==== RECORDS FOR PROCESSING ====

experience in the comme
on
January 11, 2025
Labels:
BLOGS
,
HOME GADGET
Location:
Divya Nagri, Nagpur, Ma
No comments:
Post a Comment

====

§ **EXERCISE AIM**:
Repeat the listing exactly, from its first line to its last.

§ **RESPONSE TO THIS EXERCISE**:
experience in the comme
on
January 11, 2025
Labels:
BLOGS
,
HOME GADGET
Location:
Divya Nagri, Nagpur, Ma
No comments:
Post a Comment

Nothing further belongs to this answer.